:: Data under study
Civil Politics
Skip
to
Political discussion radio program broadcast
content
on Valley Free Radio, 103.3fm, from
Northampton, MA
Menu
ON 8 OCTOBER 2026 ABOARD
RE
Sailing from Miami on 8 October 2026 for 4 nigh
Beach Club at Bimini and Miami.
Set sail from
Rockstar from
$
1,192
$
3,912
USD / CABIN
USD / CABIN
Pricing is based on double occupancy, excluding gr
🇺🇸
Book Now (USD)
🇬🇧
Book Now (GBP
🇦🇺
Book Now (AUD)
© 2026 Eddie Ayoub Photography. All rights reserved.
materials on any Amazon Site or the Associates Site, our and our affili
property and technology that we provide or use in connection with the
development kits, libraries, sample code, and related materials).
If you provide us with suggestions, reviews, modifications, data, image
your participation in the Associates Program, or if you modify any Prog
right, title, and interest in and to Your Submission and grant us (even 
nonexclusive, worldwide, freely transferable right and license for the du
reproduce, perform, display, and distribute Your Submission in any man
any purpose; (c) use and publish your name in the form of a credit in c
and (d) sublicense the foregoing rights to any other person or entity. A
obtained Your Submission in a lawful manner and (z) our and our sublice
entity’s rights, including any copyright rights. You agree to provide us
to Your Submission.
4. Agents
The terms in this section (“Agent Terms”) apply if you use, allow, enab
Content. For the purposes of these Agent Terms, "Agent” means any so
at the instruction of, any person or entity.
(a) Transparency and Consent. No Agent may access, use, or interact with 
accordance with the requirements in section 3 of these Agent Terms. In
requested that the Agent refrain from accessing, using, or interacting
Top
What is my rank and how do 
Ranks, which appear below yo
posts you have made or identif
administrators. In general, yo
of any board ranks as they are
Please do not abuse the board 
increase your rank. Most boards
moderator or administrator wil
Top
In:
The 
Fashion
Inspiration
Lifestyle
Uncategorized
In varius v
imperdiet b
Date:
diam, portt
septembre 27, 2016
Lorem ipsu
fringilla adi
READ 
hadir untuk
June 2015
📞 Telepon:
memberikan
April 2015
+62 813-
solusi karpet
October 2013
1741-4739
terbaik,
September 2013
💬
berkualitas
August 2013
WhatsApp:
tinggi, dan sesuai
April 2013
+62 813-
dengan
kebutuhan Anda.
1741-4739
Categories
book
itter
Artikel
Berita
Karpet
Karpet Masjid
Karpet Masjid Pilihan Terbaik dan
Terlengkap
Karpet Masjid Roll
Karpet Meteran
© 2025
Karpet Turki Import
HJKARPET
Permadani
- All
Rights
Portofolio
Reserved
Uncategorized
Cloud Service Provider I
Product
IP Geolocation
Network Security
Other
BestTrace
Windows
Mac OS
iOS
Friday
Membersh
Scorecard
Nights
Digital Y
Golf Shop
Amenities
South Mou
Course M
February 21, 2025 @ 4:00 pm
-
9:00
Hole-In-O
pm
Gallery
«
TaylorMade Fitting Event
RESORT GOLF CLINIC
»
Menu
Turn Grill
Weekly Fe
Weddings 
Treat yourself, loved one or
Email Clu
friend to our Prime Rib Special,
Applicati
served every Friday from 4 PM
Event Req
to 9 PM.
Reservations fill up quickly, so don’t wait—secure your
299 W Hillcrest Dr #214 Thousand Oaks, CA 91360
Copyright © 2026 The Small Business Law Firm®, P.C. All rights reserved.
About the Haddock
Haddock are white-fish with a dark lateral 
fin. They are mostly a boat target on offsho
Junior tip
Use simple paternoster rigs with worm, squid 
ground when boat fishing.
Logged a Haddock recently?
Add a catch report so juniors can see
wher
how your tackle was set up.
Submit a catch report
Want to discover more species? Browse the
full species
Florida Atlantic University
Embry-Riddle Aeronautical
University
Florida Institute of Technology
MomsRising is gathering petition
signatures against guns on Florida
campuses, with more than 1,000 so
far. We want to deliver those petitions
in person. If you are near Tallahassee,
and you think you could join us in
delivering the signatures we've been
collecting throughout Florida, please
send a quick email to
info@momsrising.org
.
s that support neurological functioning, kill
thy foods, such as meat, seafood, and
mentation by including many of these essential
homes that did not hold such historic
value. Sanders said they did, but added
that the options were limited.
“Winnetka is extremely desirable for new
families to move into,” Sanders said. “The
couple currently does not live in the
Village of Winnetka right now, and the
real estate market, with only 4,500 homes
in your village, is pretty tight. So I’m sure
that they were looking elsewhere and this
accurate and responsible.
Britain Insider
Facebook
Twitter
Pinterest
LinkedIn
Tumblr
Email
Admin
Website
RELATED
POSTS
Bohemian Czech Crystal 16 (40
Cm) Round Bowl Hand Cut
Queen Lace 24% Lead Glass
::::
**What is required:**
Render the lines of the items, starting at the first line and ending at the line containing "Book Now (AUD)" (both included), as a JSON list of strings with one string per line and blank lines omitted.

**Result of this exercise:**
[
  "Civil Politics",
  "Skip",
  "to",
  "Political discussion radio program broadcast",
  "content",
  "on Valley Free Radio, 103.3fm, from",
  "Northampton, MA",
  "Menu",
  "ON 8 OCTOBER 2026 ABOARD",
  "RE",
  "Sailing from Miami on 8 October 2026 for 4 nigh",
  "Beach Club at Bimini and Miami.",
  "Set sail from",
  "Rockstar from",
  "$",
  "1,192",
  "$",
  "3,912",
  "USD / CABIN",
  "USD / CABIN",
  "Pricing is based on double occupancy, excluding gr",
  "🇺🇸",
  "Book Now (USD)",
  "🇬🇧",
  "Book Now (GBP",
  "🇦🇺",
  "Book Now (AUD)"
]